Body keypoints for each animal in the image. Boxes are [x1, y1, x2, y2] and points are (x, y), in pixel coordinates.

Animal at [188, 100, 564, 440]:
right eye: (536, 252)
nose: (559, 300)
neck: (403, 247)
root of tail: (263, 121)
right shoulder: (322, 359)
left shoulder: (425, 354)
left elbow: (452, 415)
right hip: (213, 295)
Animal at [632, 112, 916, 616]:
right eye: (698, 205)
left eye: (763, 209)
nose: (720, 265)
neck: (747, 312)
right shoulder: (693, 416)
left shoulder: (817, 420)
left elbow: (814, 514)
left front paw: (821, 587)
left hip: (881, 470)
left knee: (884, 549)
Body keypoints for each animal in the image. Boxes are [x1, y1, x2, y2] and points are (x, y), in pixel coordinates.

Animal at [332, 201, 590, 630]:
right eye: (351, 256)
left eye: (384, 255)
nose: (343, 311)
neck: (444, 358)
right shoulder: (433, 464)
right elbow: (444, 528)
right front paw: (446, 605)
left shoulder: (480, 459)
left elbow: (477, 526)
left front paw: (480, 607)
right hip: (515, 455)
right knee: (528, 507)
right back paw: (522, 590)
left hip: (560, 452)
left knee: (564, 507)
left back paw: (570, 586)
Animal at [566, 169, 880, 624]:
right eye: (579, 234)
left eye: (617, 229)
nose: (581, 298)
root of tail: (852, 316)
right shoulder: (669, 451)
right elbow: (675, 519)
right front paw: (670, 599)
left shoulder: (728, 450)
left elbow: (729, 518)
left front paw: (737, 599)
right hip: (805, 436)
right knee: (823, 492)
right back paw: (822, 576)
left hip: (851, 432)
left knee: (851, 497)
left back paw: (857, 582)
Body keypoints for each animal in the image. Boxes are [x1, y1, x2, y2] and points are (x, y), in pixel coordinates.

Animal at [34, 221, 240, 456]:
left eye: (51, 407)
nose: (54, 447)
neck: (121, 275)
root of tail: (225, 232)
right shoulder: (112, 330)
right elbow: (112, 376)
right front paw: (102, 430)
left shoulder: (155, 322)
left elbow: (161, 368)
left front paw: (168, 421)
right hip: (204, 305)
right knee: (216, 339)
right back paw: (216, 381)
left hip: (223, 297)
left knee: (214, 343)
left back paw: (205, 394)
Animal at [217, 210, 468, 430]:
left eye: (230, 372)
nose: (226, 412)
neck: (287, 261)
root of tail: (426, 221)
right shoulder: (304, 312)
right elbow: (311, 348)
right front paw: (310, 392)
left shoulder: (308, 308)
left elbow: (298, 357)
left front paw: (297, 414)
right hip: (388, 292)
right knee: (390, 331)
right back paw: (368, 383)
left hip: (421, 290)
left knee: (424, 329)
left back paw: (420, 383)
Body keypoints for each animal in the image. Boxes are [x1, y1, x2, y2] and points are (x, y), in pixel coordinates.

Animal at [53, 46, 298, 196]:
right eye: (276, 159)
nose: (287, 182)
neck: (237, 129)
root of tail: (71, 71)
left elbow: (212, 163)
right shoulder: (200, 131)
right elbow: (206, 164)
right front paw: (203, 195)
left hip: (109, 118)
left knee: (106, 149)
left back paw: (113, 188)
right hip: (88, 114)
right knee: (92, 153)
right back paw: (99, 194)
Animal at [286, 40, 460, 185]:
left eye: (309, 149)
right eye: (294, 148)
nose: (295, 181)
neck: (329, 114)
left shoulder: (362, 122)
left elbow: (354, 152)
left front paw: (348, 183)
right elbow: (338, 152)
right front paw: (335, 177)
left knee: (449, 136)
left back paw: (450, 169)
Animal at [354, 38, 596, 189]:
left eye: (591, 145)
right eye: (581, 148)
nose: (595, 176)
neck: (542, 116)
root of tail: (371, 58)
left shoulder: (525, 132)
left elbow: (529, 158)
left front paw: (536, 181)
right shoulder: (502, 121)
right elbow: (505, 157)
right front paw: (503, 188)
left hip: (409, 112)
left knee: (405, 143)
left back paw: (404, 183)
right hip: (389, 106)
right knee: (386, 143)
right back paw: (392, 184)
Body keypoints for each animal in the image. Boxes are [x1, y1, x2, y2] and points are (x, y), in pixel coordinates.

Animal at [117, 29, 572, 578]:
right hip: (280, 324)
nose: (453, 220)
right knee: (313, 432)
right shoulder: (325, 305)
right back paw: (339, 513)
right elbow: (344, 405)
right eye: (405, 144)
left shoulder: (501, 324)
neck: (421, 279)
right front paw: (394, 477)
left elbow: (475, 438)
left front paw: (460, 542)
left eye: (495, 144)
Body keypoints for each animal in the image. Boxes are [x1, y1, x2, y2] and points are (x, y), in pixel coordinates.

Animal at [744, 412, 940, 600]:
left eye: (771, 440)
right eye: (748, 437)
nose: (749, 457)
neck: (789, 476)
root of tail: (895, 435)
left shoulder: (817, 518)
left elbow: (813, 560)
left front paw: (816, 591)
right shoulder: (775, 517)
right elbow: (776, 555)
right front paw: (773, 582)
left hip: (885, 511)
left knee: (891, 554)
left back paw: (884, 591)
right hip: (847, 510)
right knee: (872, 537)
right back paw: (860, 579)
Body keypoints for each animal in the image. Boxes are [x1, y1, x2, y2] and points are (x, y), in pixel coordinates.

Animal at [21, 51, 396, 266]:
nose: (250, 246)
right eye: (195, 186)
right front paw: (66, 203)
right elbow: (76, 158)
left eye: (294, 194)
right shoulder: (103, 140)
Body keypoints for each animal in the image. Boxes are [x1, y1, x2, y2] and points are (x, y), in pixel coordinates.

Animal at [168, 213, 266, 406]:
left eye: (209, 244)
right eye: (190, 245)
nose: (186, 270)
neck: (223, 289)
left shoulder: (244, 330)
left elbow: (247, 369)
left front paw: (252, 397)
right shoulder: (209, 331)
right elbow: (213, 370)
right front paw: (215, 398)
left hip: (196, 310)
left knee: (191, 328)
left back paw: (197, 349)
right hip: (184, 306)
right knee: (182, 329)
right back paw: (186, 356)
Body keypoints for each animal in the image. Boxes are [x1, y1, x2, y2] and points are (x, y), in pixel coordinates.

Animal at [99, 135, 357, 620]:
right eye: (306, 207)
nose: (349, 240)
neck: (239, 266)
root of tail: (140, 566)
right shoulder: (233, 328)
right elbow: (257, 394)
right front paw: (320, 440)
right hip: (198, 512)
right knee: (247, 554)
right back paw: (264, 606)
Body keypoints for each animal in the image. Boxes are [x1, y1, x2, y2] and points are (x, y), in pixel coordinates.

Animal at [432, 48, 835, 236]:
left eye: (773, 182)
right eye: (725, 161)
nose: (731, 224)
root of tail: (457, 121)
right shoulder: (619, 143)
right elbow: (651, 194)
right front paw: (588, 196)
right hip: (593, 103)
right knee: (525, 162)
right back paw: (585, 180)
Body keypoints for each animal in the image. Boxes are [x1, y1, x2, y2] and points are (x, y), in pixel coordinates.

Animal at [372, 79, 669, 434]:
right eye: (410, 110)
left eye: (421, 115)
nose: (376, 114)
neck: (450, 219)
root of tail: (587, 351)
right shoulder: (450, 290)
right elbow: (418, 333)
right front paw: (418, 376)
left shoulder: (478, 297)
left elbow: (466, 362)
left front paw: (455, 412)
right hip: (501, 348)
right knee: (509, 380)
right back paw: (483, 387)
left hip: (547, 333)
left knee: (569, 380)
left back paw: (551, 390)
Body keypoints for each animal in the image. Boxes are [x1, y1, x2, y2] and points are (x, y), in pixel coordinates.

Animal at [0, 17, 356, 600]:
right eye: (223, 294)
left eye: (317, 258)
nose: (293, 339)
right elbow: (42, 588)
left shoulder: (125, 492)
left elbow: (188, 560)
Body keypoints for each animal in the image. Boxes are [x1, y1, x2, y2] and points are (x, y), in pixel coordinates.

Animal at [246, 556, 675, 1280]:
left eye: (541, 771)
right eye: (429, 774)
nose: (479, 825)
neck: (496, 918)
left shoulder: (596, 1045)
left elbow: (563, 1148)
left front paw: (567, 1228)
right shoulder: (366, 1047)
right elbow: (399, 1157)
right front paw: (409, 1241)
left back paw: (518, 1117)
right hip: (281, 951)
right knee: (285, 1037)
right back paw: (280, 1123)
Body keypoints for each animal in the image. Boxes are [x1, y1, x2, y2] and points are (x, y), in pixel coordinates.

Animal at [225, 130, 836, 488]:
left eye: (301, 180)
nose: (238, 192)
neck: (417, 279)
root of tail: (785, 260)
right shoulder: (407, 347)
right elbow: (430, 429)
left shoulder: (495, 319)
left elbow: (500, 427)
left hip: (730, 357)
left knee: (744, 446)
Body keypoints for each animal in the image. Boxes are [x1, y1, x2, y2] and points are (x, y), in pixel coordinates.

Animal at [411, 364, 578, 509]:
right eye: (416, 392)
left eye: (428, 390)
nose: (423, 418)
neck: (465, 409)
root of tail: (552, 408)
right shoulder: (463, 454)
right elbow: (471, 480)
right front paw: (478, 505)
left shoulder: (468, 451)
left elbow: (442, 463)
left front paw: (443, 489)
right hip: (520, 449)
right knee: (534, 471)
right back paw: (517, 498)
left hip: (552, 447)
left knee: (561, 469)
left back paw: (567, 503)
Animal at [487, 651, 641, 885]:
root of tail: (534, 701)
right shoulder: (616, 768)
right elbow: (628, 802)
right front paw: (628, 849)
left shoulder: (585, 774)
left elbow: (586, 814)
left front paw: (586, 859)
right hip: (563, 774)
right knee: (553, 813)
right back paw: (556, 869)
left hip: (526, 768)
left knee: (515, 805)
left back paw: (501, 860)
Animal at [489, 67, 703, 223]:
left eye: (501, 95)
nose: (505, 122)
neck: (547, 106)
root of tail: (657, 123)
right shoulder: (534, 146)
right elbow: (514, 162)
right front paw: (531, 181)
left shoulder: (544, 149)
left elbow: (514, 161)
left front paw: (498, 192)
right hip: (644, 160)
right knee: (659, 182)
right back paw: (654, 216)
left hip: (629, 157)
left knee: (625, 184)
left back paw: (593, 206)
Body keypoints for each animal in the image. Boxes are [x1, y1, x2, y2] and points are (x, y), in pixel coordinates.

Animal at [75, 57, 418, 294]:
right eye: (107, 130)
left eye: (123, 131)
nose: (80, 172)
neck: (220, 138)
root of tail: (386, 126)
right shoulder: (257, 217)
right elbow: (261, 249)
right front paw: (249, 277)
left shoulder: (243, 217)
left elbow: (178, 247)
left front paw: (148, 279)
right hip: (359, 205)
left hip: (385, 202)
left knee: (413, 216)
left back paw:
#####
• **Assignment**
The line containing "left elbow: (514, 161)" and every line after it, up to and including the last line of the records, should be reproduced exactly, with nothing else.

• **Reply to the exercise**
left elbow: (514, 161)
left front paw: (498, 192)
right hip: (644, 160)
right knee: (659, 182)
right back paw: (654, 216)
left hip: (629, 157)
left knee: (625, 184)
left back paw: (593, 206)
Body keypoints for each animal in the image. Boxes are [x1, y1, x2, y2] and points are (x, y), in pixel coordinates.

Animal at [75, 57, 418, 294]:
right eye: (107, 130)
left eye: (123, 131)
nose: (80, 172)
neck: (220, 138)
root of tail: (386, 126)
right shoulder: (257, 217)
right elbow: (261, 249)
right front paw: (249, 277)
left shoulder: (243, 217)
left elbow: (178, 247)
left front paw: (148, 279)
right hip: (359, 205)
left hip: (385, 202)
left knee: (413, 216)
left back paw:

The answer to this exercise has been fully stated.